§ **Entries supplied**:
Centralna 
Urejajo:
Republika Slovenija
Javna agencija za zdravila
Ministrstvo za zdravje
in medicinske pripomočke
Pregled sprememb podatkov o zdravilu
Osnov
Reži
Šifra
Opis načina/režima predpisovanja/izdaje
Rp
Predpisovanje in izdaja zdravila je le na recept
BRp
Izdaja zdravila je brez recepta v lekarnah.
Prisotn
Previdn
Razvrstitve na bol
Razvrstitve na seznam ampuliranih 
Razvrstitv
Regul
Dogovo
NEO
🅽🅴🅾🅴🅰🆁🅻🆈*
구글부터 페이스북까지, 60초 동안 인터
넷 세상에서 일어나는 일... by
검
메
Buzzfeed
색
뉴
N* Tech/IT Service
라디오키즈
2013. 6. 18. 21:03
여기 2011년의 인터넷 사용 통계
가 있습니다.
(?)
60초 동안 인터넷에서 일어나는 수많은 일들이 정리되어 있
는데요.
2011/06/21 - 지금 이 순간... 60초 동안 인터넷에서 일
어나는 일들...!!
---
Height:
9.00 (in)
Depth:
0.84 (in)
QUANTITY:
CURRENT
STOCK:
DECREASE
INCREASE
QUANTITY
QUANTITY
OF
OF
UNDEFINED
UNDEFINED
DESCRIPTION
* * *
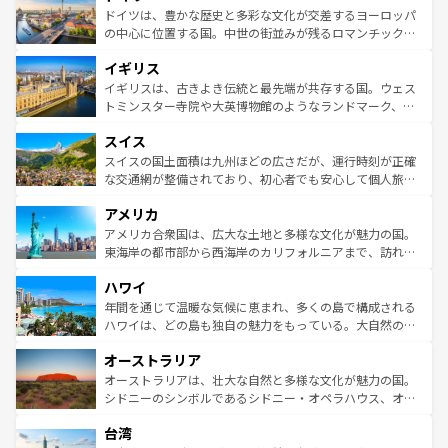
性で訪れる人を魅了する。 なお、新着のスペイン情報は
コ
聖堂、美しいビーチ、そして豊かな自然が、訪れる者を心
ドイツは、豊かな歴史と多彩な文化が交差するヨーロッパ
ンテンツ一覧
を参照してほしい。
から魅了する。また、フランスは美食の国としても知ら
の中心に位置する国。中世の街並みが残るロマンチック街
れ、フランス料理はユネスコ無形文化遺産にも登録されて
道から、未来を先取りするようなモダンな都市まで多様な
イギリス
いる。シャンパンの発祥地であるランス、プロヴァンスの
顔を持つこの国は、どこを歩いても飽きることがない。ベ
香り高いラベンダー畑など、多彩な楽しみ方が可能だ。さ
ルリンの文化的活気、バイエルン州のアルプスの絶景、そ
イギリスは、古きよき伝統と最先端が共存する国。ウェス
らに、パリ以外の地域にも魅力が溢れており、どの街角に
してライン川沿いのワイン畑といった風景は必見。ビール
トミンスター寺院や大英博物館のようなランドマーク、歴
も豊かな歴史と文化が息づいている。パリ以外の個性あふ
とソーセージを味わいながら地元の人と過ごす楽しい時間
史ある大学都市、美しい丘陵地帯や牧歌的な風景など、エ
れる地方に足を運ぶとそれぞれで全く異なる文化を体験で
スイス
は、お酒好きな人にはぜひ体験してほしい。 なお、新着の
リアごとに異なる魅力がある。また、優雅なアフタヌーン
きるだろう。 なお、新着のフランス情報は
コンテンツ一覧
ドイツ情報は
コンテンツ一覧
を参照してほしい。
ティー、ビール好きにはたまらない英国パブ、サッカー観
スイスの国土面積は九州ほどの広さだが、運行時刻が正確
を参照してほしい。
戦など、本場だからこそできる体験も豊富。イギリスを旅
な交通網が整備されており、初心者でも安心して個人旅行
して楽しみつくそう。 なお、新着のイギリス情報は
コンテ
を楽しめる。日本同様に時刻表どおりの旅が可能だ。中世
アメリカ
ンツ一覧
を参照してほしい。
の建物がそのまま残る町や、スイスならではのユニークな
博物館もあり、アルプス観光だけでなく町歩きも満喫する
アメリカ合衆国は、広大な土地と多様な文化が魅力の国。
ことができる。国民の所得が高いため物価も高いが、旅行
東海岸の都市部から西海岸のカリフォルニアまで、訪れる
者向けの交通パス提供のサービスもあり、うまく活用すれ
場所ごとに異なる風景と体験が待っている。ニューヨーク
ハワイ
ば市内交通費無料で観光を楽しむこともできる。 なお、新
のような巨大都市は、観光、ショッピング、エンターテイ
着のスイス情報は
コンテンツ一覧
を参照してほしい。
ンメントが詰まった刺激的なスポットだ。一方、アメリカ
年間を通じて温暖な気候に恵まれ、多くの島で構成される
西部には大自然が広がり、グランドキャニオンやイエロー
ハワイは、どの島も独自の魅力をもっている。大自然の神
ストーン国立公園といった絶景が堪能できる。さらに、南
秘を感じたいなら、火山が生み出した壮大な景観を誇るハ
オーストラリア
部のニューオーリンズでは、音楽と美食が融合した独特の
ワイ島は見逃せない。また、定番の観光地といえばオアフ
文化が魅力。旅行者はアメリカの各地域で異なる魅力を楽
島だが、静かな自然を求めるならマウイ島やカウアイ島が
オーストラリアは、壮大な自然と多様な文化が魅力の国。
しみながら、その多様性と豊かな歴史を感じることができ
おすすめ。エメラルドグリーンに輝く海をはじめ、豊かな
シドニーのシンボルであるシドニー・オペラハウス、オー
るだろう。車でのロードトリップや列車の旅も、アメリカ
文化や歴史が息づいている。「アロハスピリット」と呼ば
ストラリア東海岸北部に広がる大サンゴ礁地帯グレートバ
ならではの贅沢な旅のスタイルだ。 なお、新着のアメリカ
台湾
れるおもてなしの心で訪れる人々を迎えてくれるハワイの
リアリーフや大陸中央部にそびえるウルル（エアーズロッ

§ **Brief**:
This exercise requires the number of lines in the entries holding the word "Razvrstitve", written alone.

§ **Written solution**:
2